Part 3: The Roast — All the training approaches I tried. Most failed! What eventually worked, and what I learned from the failures.

Part 4: The Pour — Getting the model onto an iPhone. Compression, MLX framework, the actual iOS app.

Part 5: The Taste Test — Current results (around 69% accuracy), why that’s both encouraging and frustrating, and what I want to try next.

A Note on Expertise

I want to be clear: I’m not an ML researcher. I’m not a linguist. And I’m not even Albanian lol.

What follows is my best attempt to document what I tried, what worked, what didn’t, and what I think it means. I’ve probably made mistakes.
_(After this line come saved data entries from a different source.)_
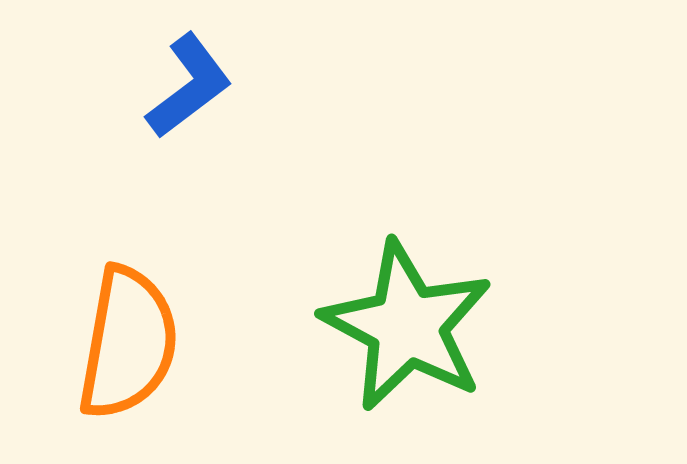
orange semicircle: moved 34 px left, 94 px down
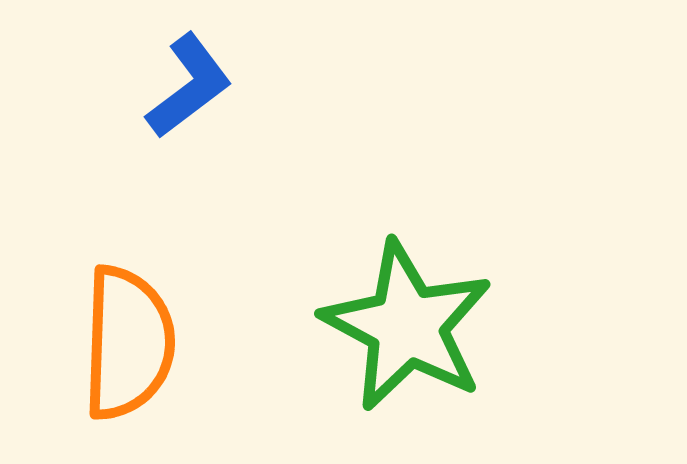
orange semicircle: rotated 8 degrees counterclockwise
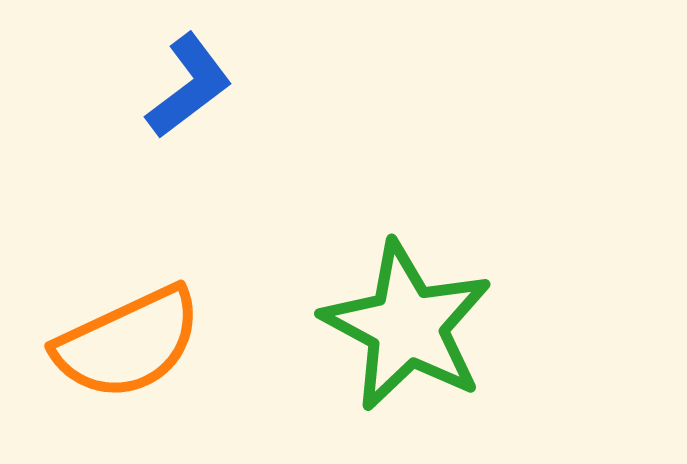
orange semicircle: rotated 63 degrees clockwise
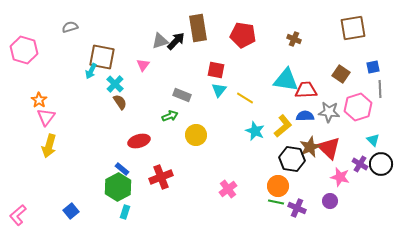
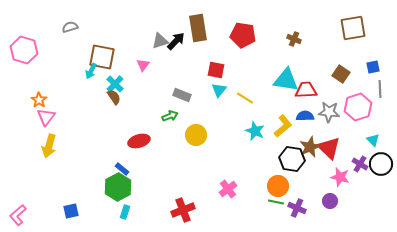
brown semicircle at (120, 102): moved 6 px left, 5 px up
red cross at (161, 177): moved 22 px right, 33 px down
blue square at (71, 211): rotated 28 degrees clockwise
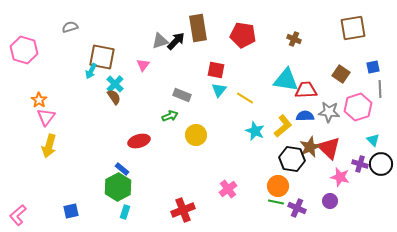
purple cross at (360, 164): rotated 14 degrees counterclockwise
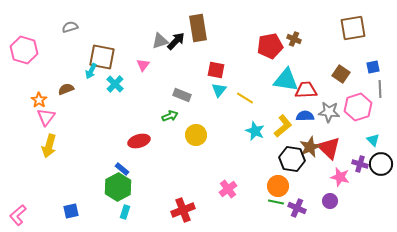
red pentagon at (243, 35): moved 27 px right, 11 px down; rotated 20 degrees counterclockwise
brown semicircle at (114, 97): moved 48 px left, 8 px up; rotated 77 degrees counterclockwise
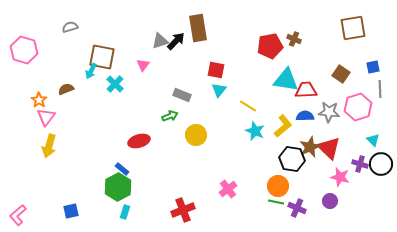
yellow line at (245, 98): moved 3 px right, 8 px down
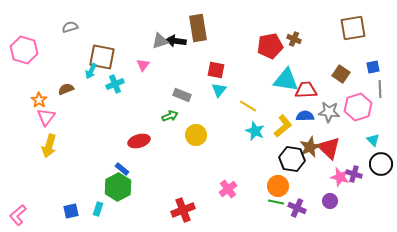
black arrow at (176, 41): rotated 126 degrees counterclockwise
cyan cross at (115, 84): rotated 24 degrees clockwise
purple cross at (360, 164): moved 6 px left, 10 px down
cyan rectangle at (125, 212): moved 27 px left, 3 px up
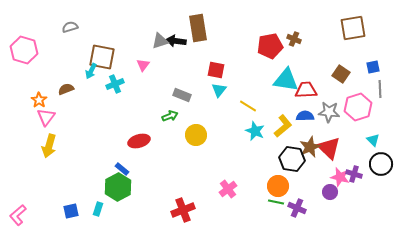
purple circle at (330, 201): moved 9 px up
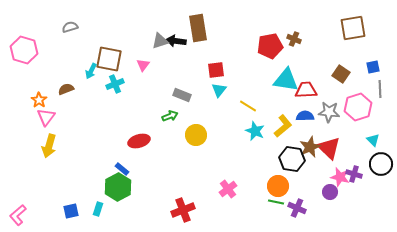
brown square at (102, 57): moved 7 px right, 2 px down
red square at (216, 70): rotated 18 degrees counterclockwise
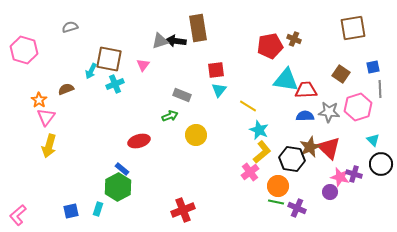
yellow L-shape at (283, 126): moved 21 px left, 26 px down
cyan star at (255, 131): moved 4 px right, 1 px up
pink cross at (228, 189): moved 22 px right, 17 px up
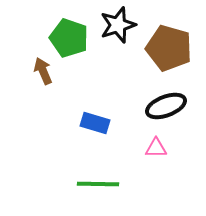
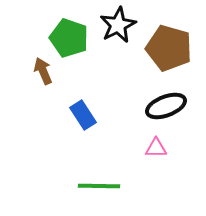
black star: rotated 9 degrees counterclockwise
blue rectangle: moved 12 px left, 8 px up; rotated 40 degrees clockwise
green line: moved 1 px right, 2 px down
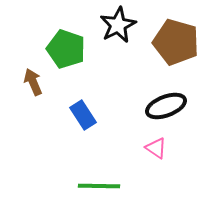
green pentagon: moved 3 px left, 11 px down
brown pentagon: moved 7 px right, 6 px up
brown arrow: moved 10 px left, 11 px down
pink triangle: rotated 35 degrees clockwise
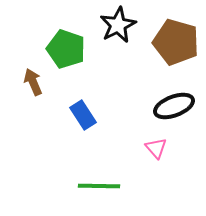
black ellipse: moved 8 px right
pink triangle: rotated 15 degrees clockwise
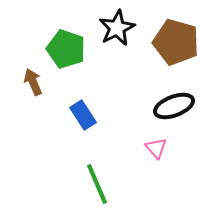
black star: moved 1 px left, 3 px down
green line: moved 2 px left, 2 px up; rotated 66 degrees clockwise
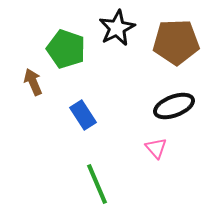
brown pentagon: rotated 18 degrees counterclockwise
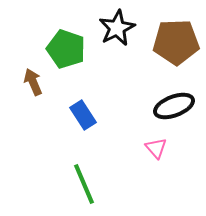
green line: moved 13 px left
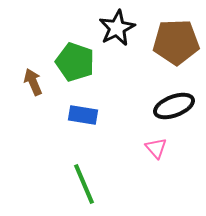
green pentagon: moved 9 px right, 13 px down
blue rectangle: rotated 48 degrees counterclockwise
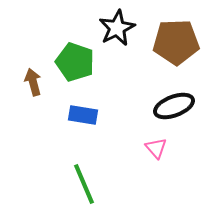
brown arrow: rotated 8 degrees clockwise
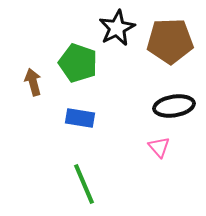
brown pentagon: moved 6 px left, 1 px up
green pentagon: moved 3 px right, 1 px down
black ellipse: rotated 12 degrees clockwise
blue rectangle: moved 3 px left, 3 px down
pink triangle: moved 3 px right, 1 px up
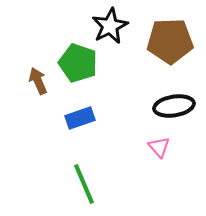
black star: moved 7 px left, 2 px up
brown arrow: moved 5 px right, 1 px up; rotated 8 degrees counterclockwise
blue rectangle: rotated 28 degrees counterclockwise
I’ve definitely made suboptimal choices. I’m sharing this anyway because I think the process of learning in public has value, and because maybe someone smarter than me will see this and do it better.

That said, I’ve tried to be careful about fair use and intellectual property throughout this project. The opinions expressed here are my own personal views based on my limited experience. I’m not trying to criticize any company or product—I’m just trying to solve a problem I personally care about.

Let’s see what happens.


First sip. The water’s heating. Let’s see if I can find the right beans.